At the Hangar Lane roundabout, they turned south towards Ealing and Jake quickly lost her bearings in a maze of quiet suburban roads that ran close to the Honda Corporation’s golf course. At the end of one road, already blocked off by police, they met the flak-jacketed commander of the Tactical Firearms Squad.
‘We’ve got the place surrounded, sir,’ he said, indicating a large detached house set in about a quarter of an acre. ‘My boys have just finished having a quick sniff around the place. Apparently there’s a man’s body lying in some long grass close to the tennis courts.
‘Bingo,’ Challis muttered, and glanced balefully at Jake.
‘What did I tell you?’ He nodded at the house. Behind drawn curtains there were lights burning.
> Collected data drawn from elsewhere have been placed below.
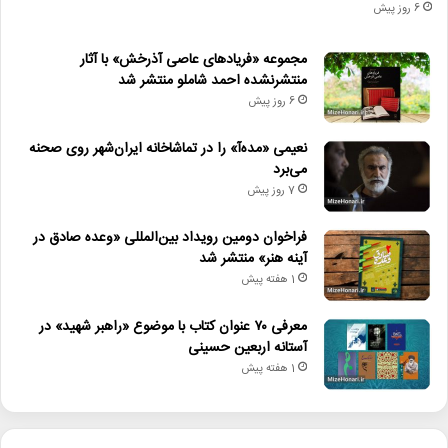
6 روز پیش
مجموعه «فریادهای عاصی آذرخش» با آثار
منتشرنشده احمد شاملو منتشر شد
6 روز پیش
نعیمی «مده‌آ» را در تماشاخانه ایران‌شهر روی صحنه
می‌برد
7 روز پیش
فراخوان دومین رویداد بین‌المللی «وعده صادق در
آینه هنر» منتشر شد
1 هفته پیش
معرفی ۷۰ عنوان کتاب با موضوع «راهبر شهید» در
آستانه اربعین حسینی
1 هفته پیش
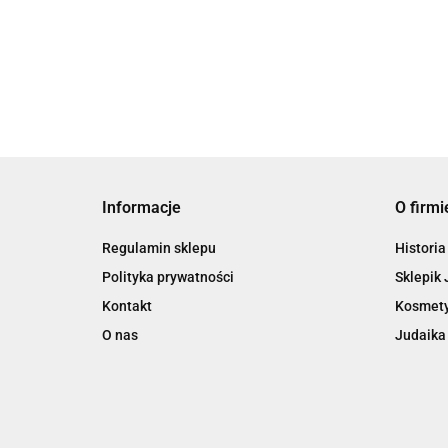
69.00
Informacje
O firmi
Regulamin sklepu
Historia
Polityka prywatności
Sklepik 
Kontakt
Kosmety
O nas
Judaika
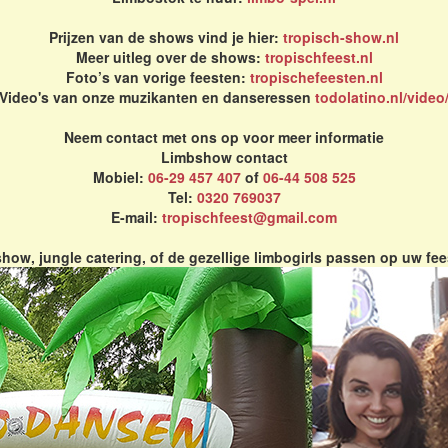
Prijzen van de shows vind je hier:
tropisch-show.nl
Meer uitleg over de shows:
tropischfeest.nl
Foto’s van vorige feesten:
tropischefeesten.nl
Video's van onze muzikanten en danseressen
todolatino.nl/video
Neem contact met ons op voor meer informatie
Limbshow contact
Mobiel:
06-29 457 407
of
06-44 508 525
Tel:
0320 769037
E-mail:
tropischfeest@gmail.com
how, jungle catering, of de gezellige limbogirls passen op uw fee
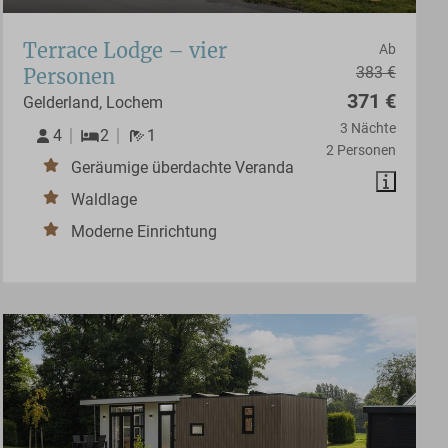
Terrace Lodge – vier
Ab
383 €
Personen
371 €
Gelderland, Lochem
3 Nächte
4
2
1
2 Personen
Geräumige überdachte Veranda
Waldlage
Moderne Einrichtung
‘We haven’t approached the place yet, sir,’ said the TFS commander, whose name was Collingwood. ‘But we’ve shoved a couple of mikes on the wall and it looks as if there’s someone at home all right. Funny thing though. There’s a man standing in the porch.’
‘Doing what?’
‘He’s just standing there.’
‘Didn’t you bring nightsights?’
‘Of course I did. But he’s in shadow, I’m afraid.’
‘Perhaps he’s just stepped outside for a quiet smoke,’ suggested Detective Inspector Stanley. ‘I do that myself sometimes. Perhaps he lives with a non-smoker.’
‘Hang on a minute,’ said the commander, and pressed his earpiece closer to his ear. ‘One of my boys says he’s got a gun. A machine pistol it looks like. Seems as if he might be waiting for us, sir.’
Challis nodded grimly. ‘Probably using that body in the garden as some kind of bait. Gets one of us to walk up to the door to try and make an arrest and then opens fire.’ Challis turned to Jake. ‘What do you think about him now, eh? I suppose this bastard with the gun is there to stop the garden gnomes being nicked.’
‘I’ll admit I don’t have an explanation,’ said Jake. ‘But I still think we ought to wait, sir.’
‘For what?’ sneered Challis, not expecting an answer. ‘Can your men take a closer look, Commander?’
‘No problem.’
‘We could train some searchlights on the front of the place,’ Jake suggested. ‘Get a loudhailer.’
‘And let him know we’re here, so he can hole up in there? No way,’ said Challis. ‘I’m not going to risk a siege. The last thing we want on this is the press turning up.’
So, Jake thought, Challis was looking out for the interests of the Home Office after all.
Meanwhile the TFS commander had twisted a small microphone attached to his helmet round to his mouth and given the order.
For several minutes there was only the sound of what passed for silence in that part of London: traffic moving on the North Circular, a Nicamvision’s stereo sound system turned up too loud, a dog exercising its owner’s freedom to let it bark its head off, an ice-cream van insanely spewing out its signature tune “Oh What a Beautiful Morning”, and the wind stirring the rhododendron trees.
Jake breathed uncomfortably, still unable to articulate precisely what was wrong with the whole situation. A long dark Mercedes drew up alongside the other police cars. Gilmour, wearing a dinner jacket, got out and extended an index finger in the direction of Challis. Whatever he said was almost immediately forgotten.